Thanks for any advice.

katosh commented 1 year ago

Hi @katsturgess! You are right, for this amount of cells the underlying Gaussian Process will use exceedingly much memory. The solution we intend for this situation is to use Mellons sparse Gaussian Process implementation. You can use the sparse implementation by setting the number of landmarks to a positive integer. For the gene trend analysis a small number like 500 should produce sufficient resolution. This should work with

palantir.presults.compute_gene_trends(..., n_landmarks=500, ls=1)

or

mellon.FunctionEstimator(sigma=1, ls=1, n_landmarks=500, cov_func_curry=mellon.cov.Matern52)

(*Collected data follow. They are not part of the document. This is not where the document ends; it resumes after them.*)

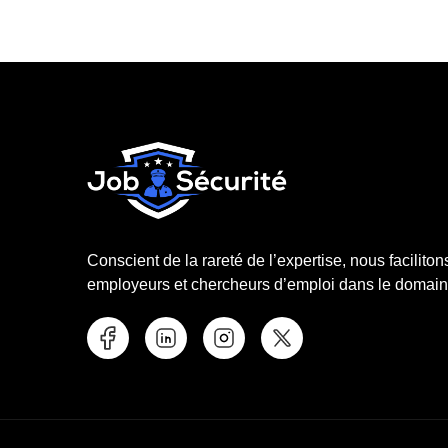
Conscient de la rareté de l’expertise, nous faciliton
employeurs et chercheurs d’emploi dans le domaine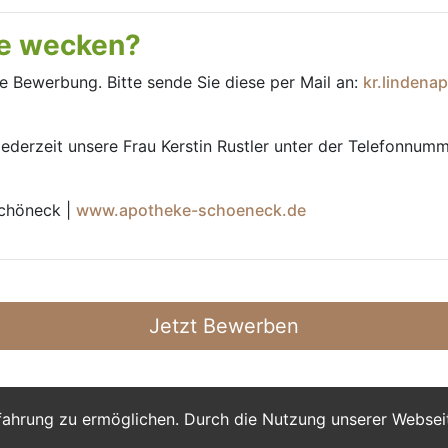
se wecken?
ge Bewerbung. Bitte sende Sie diese per Mail an:
kr.linden
 jederzeit unsere Frau Kerstin Rustler unter der Telefonnu
Schöneck |
www.apotheke-schoeneck.de
Jetzt Bewerben
fahrung zu ermöglichen. Durch die Nutzung unserer Webse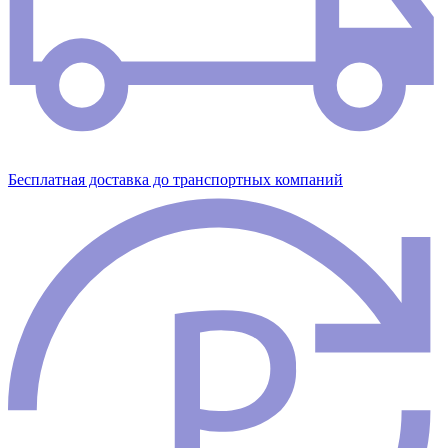
Бесплатная доставка до транспортных компаний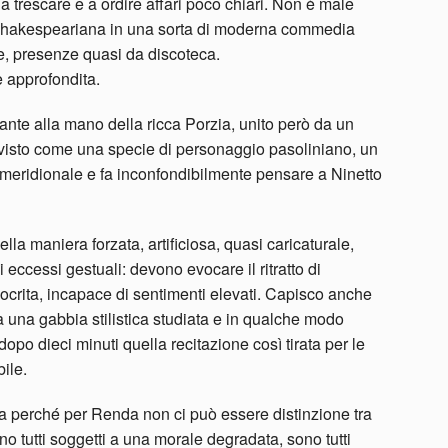
a trescare e a ordire affari poco chiari. Non è male
a shakespeariana in una sorta di moderna commedia
he, presenze quasi da discoteca.
 approfondita.
rante alla mano della ricca Porzia, unito però da un
visto come una specie di personaggio pasoliniano, un
o meridionale e fa inconfondibilmente pensare a Ninetto
ella maniera forzata, artificiosa, quasi caricaturale,
di eccessi gestuali: devono evocare il ritratto di
ipocrita, incapace di sentimenti elevati. Capisco anche
a una gabbia stilistica studiata e in qualche modo
opo dieci minuti quella recitazione così tirata per le
ile.
era perché per Renda non ci può essere distinzione tra
sono tutti soggetti a una morale degradata, sono tutti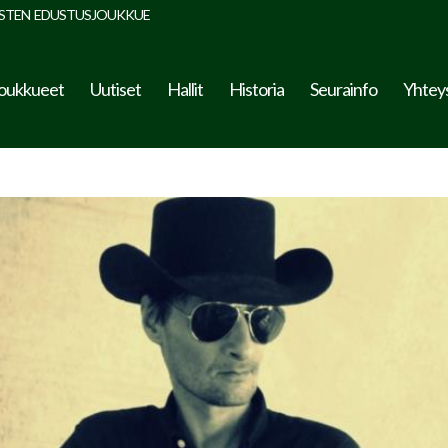
STEN EDUSTUSJOUKKUE
oukkueet
Uutiset
Hallit
Historia
Seurainfo
Yhtey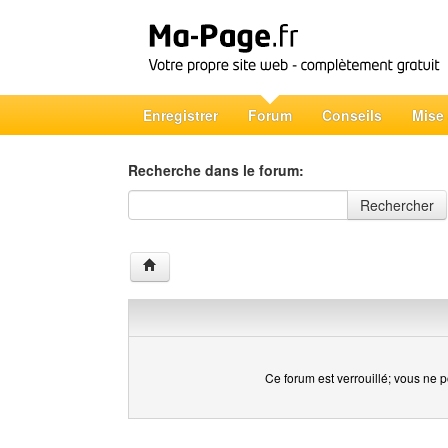
Enregistrer
Forum
Conseils
Mise
Recherche dans le forum:
Recherche dans le forum
Rechercher
Ce forum est verrouillé; vous ne p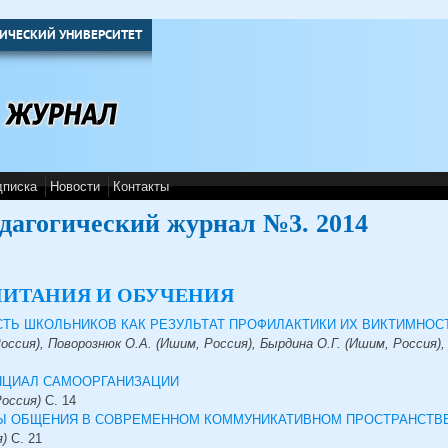
ИЧЕСКИЙ УНИВЕРСИТЕТ
дписка
Новости
Контакты
дагогический журнал №3. 2014
ИТАНИЯ И ОБУЧЕНИЯ
ТЬ ШКОЛЬНИКОВ КАК РЕЗУЛЬТАТ ПРОФИЛАКТИКИ ИХ ВИКТИМНОС
оссия), Поворознюк О.А. (Ишим, Россия), Бырдина О.Г. (Ишим, Россия),
НЦИАЛ САМООРГАНИЗАЦИИ
Россия)
С.
14
Ы ОБЩЕНИЯ В СОВРЕМЕННОМ КОММУНИКАТИВНОМ ПРОСТРАНСТВ
я)
С.
21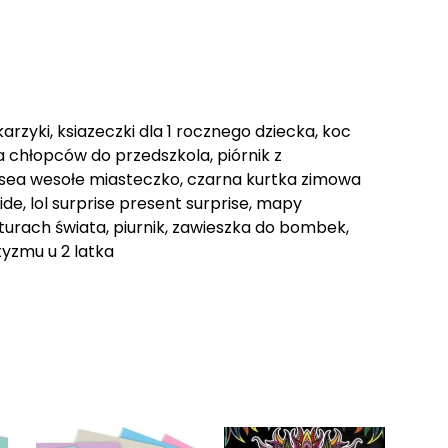
łkarzyki, ksiazeczki dla 1 rocznego dziecka, koc
dla chłopców do przedszkola, piórnik z
lsea wesołe miasteczko, czarna kurtka zimowa
ide, lol surprise present surprise, mapy
urach świata, piurnik, zawieszka do bombek,
utyzmu u 2 latka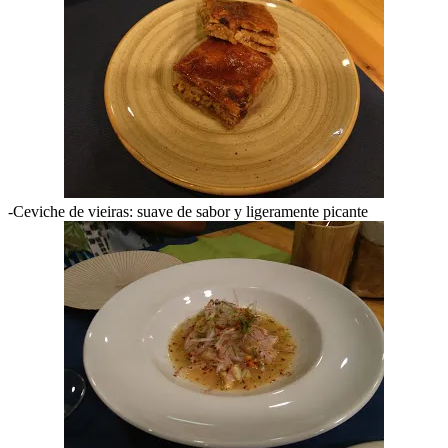
-Ceviche de vieiras: suave de sabor y ligeramente picante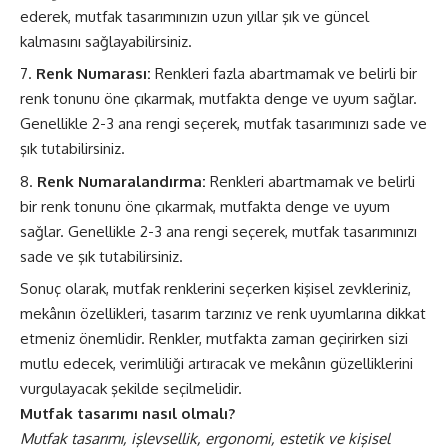
ederek, mutfak tasarımınızın uzun yıllar şık ve güncel
kalmasını sağlayabilirsiniz.
Renk Numarası:
Renkleri fazla abartmamak ve belirli bir
renk tonunu öne çıkarmak, mutfakta denge ve uyum sağlar.
Genellikle 2-3 ana rengi seçerek, mutfak tasarımınızı sade ve
şık tutabilirsiniz.
Renk Numaralandırma:
Renkleri abartmamak ve belirli
bir renk tonunu öne çıkarmak, mutfakta denge ve uyum
sağlar. Genellikle 2-3 ana rengi seçerek, mutfak tasarımınızı
sade ve şık tutabilirsiniz.
Sonuç olarak, mutfak renklerini seçerken kişisel zevkleriniz,
mekânın özellikleri, tasarım tarzınız ve renk uyumlarına dikkat
etmeniz önemlidir. Renkler, mutfakta zaman geçirirken sizi
mutlu edecek, verimliliği artıracak ve mekânın güzelliklerini
vurgulayacak şekilde seçilmelidir.
Mutfak tasarımı nasıl olmalı?
Mutfak tasarımı, işlevsellik, ergonomi, estetik ve kişisel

Note that I also changed the length scale ls to active similar smoothness of the trends. We will probably also change the current default in the Palantir function to avoid this problem in the future. Thank you for your report!

katosh commented 1 year ago

The fix was merged to Palantir with https://github.com/dpeerlab/Palantir/pull/114. You can

pip install 'git+https://github.com/dpeerlab/Palantir'

to get the new version. Please reopen the issue if this did not solve your problem @katsturgess!

katsturgess commented 1 year ago

Thanks for the prompt reply - changing the number of landmarks fixed it using less than 1/3 of the hpc resources I had needed before. Looking forward to aplying more mellon analysis to my dataset - it looks super-interesting!

katosh commented 1 year ago

I am glad to hear this worked out. Please don't hesitate to reach out or share any other issues you encounter!